Le président du tribunal était ennuyé par la tournure que prenaient les débats. Depuis le début de l'audience, il n'était question que de fourmis et de sociétés fourmis. Le magistrat aurait préféré qu'on ramène les interrogatoires sur le terrain plus concret du vandalisme dans le lycée, des émeutes et surtout du décès des policiers. Mais l'avocat général était entré dans le jeu de ces gamins aux idées farfelues et le jury avait l'air de se passionner pour cet étrange débat.
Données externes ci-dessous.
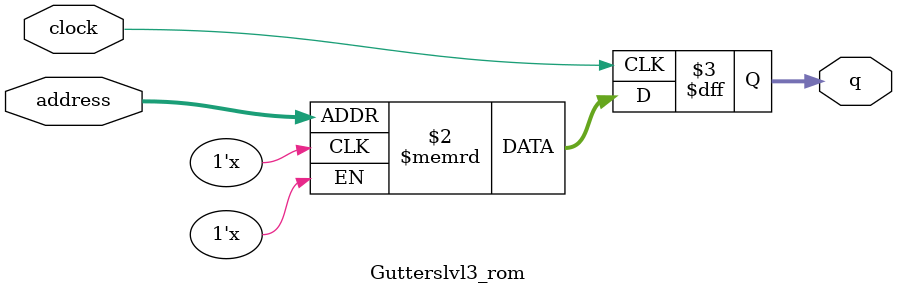
<source format=sv>
module Gutterslvl3_rom (
	input logic clock,
	input logic [17:0] address,
	output logic [3:0] q
);

logic [3:0] memory [0:195299] /* synthesis ram_init_file = "C:\Users\David\Desktop\ECE385\Final\Lab_6\levels\Gutter3\Gutterslvl3.mif" */;

always_ff @ (posedge clock) begin
	q <= memory[address];
end

endmodule

</source>
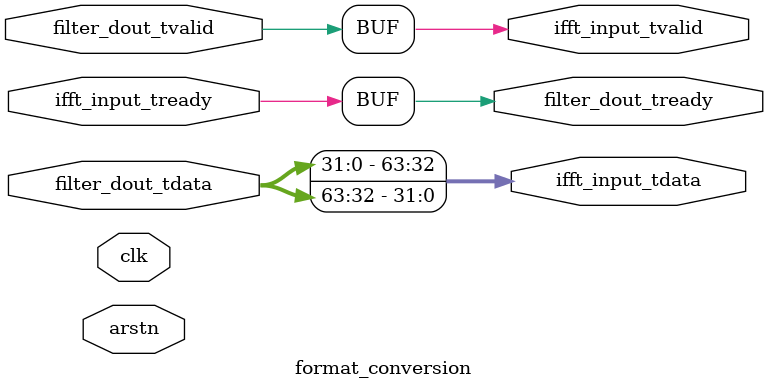
<source format=v>
module format_conversion (
    input wire clk,    // Clock
    input wire arstn,  // Asynchronous reset active low
    input wire [63:0] filter_dout_tdata,
    input wire filter_dout_tvalid,
    output wire filter_dout_tready,

    output wire [63:0] ifft_input_tdata,
    output wire ifft_input_tvalid,
    input wire ifft_input_tready
);
    assign filter_dout_tready = ifft_input_tready;
    assign ifft_input_tvalid  = filter_dout_tvalid;
    assign ifft_input_tdata[63:32] = filter_dout_tdata[31:0];
    assign ifft_input_tdata[31:0]  = filter_dout_tdata[63:32];
    
endmodule
</source>
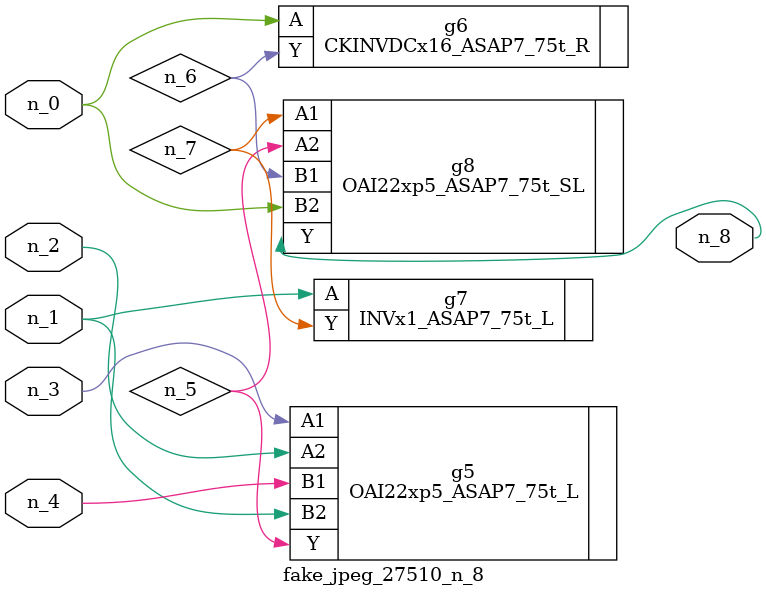
<source format=v>
module fake_jpeg_27510_n_8 (n_3, n_2, n_1, n_0, n_4, n_8);

input n_3;
input n_2;
input n_1;
input n_0;
input n_4;

output n_8;

wire n_6;
wire n_5;
wire n_7;

OAI22xp5_ASAP7_75t_L g5 ( 
.A1(n_3),
.A2(n_2),
.B1(n_4),
.B2(n_1),
.Y(n_5)
);

CKINVDCx16_ASAP7_75t_R g6 ( 
.A(n_0),
.Y(n_6)
);

INVx1_ASAP7_75t_L g7 ( 
.A(n_1),
.Y(n_7)
);

OAI22xp5_ASAP7_75t_SL g8 ( 
.A1(n_7),
.A2(n_5),
.B1(n_6),
.B2(n_0),
.Y(n_8)
);


endmodule
</source>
De surcroît, son collègue de l'accusation avait visiblement pris la peine de se documenter auprès de spécialistes et il entendait maintenant étaler sa science toute neuve.
– Les fourmis sont partout en train de se battre contre nous, reprit l'avocat général avec fougue. J'ai ici des documents prouvant qu'on assiste actuellement à un regroupement des cités myrmécéennes. Greffier, distribuez des copies aux jurés ainsi qu'à ces messieurs et dames de la presse. On ignore encore la raison de ce phénomène, mais il est évident que cette coalition ne fera qu'accentuer leur emprise. Les villes fourmis poussent partout comme des champignons. Les fourmis s'insinuent partout. Elles parviennent à se creuser des nids dans le béton. Aucune de nos cuisines n'est à l'abri.
Julie réclama la parole:
– Ce que contiennent nos cuisines est issu de la terre. La terre n'a jamais précisé auxquels de ses enfants elle réservait ses richesses. Il n'y a aucune raison pour qu'elle les donne aux humains plutôt qu'aux fourmis.
– On nage en plein délire, s'exclama l'avocat général. Mademoiselle Pinson voudrait maintenant introduire un droit de propriété des animaux… Et pourquoi pas des végétaux et des minéraux, pendant que vous y êtes… Quoi qu'il en soit, les villes fourmis envahissent tout! dit-il pour gagner du temps.
Julie rétorqua aussi sec:
– Leurs villes sont admirables. Il n'y a pas d'embouteillages alors qu'il n'y a pas de règle de conduite. Chacun perçoit les autres et s'adapte pour gêner le moins possible. Si ce n'est pas le cas, elles creusent un nouveau couloir. Il n'y a pas d'insécurité car l'entraide est totale. Il n'y a pas de banlieues déshéritées car il n'y a pas de déshéritées. Personne ne possède rien ni ne se promène nu. Il n'y a pas de pollution car un tiers de l'activité consiste à nettoyer et recycler. Il n'y a pas de surpopulation car la reine adapte sa ponte en qualité et en quantité par rapport aux besoins de la cité.